За дверью раздались тяжелые шаги и я побежала отрывать дверь. Каждый день страх того что я больше не увижу Дориана рвал мое сердце на куски. И возвращение моего старшего брата ослабляла его, но не позволяла забыть, что завтра все повторится вновь.
25 декабря. 1825 г. Дориан сегодня еле добрался до дома. Из его простреленной груди рекой лилась кровь. Я неумело вытащила пулю и перебинтовала рану. Это даже немного меня обрадовало, ведь сомнений нет - раненым он не пойдет сражаться. Но утром он стоял передо мной, держа в руках две кружки чая. (Что я заметила не сразу, ведь в глаза мне бросилась вещь, которой на Дориане не было - бинт. И снова сутки ужасного ожидания).
27 декабря. 1825 г. Что-то происходит! Дориан почти со мной не разговаривает. Утром, когда я просыпаюсь, на моем столе стоит чешка чая, но самого Дориана нигде нет. Вечером он возвращается, простите, «никакой». Как животное набрасывается на мясо (причем иногда сырое или даже не свежее). Засыпает прямо на софе в гостиной, не снимая грузную одежду. Он словно озверел и с того момента дольше часа в день я не видела своего брата.
29 декабря. 1825 г. Пора разобраться, что происходит! Дориан не говорит со мной и не смотрит на меня, не ест, только пьет литрами воду. Вчера он вернулся очень поздно, его одежда была изрешечена и испачкана, словно он искупался в грязи. Только сейчас я заметила бакенбарды, добавляющие его двадцати пяти еще лет десять. Он назвал меня женщиной и потребовал накрывать на стол, а когда я отвела его на кухню, где уже стоял ужин, он ударил меня по лицу, увидев картофель по-французски и множество разных закусок и потребовал мясо. Я выполнила его заказ, но больше терпеть не было сил, ночью, когда Дориан храпел на грязной софе, я ушла из дома, взяв с собой только тебя, дневник.

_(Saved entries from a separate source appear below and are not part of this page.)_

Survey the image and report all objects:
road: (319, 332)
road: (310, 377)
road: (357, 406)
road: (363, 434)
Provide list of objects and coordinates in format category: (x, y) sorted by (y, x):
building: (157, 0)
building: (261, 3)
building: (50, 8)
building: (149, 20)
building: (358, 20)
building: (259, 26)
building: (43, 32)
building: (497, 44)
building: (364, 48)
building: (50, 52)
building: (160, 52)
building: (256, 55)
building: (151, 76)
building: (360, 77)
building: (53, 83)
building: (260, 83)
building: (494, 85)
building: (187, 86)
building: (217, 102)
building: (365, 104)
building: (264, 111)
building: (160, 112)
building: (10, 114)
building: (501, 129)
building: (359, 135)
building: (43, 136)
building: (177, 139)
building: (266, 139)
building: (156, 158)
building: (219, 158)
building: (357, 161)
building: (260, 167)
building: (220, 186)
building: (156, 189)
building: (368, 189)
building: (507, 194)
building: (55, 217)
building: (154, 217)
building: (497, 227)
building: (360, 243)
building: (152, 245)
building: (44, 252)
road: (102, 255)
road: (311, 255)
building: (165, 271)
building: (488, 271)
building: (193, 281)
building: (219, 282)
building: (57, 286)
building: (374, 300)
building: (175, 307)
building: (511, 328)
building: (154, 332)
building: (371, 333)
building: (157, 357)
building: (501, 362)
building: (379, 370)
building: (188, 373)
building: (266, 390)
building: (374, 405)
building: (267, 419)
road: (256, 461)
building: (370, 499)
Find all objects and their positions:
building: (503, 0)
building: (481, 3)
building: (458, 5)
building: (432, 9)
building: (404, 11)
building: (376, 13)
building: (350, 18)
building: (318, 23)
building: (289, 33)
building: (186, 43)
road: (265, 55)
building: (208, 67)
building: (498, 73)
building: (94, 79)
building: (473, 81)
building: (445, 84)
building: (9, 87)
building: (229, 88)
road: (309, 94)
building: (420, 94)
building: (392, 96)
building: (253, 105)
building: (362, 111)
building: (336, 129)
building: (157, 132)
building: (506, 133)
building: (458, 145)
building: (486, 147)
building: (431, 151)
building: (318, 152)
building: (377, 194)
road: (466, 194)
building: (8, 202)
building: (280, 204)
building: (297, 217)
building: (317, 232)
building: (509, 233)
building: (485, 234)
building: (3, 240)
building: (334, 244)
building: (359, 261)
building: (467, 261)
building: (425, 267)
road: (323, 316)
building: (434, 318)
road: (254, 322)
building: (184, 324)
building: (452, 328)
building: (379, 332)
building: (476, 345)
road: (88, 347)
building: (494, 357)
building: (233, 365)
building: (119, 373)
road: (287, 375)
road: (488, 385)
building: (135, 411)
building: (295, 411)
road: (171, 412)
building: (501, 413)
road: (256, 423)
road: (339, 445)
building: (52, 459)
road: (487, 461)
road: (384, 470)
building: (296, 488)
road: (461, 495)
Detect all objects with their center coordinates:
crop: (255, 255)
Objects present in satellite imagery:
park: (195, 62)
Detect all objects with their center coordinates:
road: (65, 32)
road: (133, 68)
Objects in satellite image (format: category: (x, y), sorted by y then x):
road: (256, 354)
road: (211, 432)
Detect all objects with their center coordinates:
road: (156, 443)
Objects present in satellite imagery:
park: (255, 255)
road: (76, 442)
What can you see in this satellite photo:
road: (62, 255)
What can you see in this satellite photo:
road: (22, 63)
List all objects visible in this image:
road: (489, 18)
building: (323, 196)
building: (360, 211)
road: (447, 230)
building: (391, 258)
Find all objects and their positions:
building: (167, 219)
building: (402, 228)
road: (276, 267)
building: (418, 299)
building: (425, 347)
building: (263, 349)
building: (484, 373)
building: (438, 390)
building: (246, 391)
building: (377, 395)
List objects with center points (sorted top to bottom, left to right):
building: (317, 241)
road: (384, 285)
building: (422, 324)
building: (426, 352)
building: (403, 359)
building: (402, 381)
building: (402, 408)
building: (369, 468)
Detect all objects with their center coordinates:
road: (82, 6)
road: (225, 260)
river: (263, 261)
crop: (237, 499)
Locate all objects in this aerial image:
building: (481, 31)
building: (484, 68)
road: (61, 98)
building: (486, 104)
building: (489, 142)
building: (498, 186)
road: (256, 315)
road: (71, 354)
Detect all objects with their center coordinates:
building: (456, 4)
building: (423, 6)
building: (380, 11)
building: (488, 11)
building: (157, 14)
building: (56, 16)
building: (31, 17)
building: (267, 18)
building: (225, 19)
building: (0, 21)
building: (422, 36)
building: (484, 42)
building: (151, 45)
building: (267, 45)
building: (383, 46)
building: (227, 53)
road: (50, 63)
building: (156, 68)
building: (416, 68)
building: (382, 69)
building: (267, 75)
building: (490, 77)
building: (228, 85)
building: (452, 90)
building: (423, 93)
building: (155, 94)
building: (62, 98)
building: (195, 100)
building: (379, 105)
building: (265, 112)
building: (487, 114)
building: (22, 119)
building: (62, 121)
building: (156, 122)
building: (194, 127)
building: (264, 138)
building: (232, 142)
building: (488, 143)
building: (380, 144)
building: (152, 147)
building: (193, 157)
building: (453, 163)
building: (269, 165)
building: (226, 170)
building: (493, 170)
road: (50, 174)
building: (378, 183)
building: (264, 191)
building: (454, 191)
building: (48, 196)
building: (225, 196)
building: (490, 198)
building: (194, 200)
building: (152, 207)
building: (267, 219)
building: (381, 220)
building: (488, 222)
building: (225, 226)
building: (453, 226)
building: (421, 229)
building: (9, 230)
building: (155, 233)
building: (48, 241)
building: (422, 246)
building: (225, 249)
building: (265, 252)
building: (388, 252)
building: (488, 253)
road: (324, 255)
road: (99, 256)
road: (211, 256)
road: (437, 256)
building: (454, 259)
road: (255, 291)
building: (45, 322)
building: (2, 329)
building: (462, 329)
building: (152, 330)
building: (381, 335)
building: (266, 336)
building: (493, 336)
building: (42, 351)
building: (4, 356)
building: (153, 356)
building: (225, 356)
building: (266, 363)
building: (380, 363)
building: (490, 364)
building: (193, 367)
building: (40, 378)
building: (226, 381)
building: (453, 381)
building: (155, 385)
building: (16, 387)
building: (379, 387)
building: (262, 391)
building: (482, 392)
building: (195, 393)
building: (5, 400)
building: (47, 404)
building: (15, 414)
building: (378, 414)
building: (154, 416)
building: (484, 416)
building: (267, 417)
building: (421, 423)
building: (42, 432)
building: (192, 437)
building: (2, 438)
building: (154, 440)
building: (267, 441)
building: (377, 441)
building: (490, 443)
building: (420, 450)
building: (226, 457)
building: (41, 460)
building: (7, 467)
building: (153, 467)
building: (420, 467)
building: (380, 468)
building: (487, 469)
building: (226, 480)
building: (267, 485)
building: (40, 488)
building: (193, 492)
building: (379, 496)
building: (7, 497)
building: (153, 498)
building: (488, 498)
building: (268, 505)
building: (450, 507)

(***) я не знаю, что произошло, только боль в спине и падение. Проснулась я в темном помещении, которое еле-еле освещали две свечи (судя по всему, расставлены в противолежащих углах комнаты). Я не знаю какой сегодня день. Да и знать не хочется, хочется только кушать. Вдруг дверь, находящаяся между двумя клетками, открылась и закрылась снова. Как только она закрылась, те свечи погасли, но комната все же оставались гореть два зеленых огонька. Они перемещались и с каждым негромким стуком становились все ближе ко мне, иногда исчезая. Наконец мой глаза привыкли к тьме и я смогла понять, что передо мной стоит человек, моргая кошачьими глаза. Раздалось звучание бьющегося металла, создающие тихою симфонию чередуя то громкие, то тихие звуки. Но вмиг эта симфония остановилась, заменившись на монотонные щелчки замка. Человек подошел к стене и включил освещение. Свет конечно «таким уж ярким» не был, но он неистово злил меня. Передо мной стоял парень лет двадцати с ключами в руках. У него были светло (или скорее ярко) зеленые глаза. Он указал мне рукой в сторону двери и я пошла к ней. Только скрипнули петли, на мои глаза упал яркий белый луч и я отскочила назад к клетке. Наконец этот светильник окончательно вывел меня из себя. Я решительно подошла нему и раздавила стеклянную форму рукой. За спиной, у двери кто-то захлопал в ладоши. И это был точно не тот парень с горящими глазами.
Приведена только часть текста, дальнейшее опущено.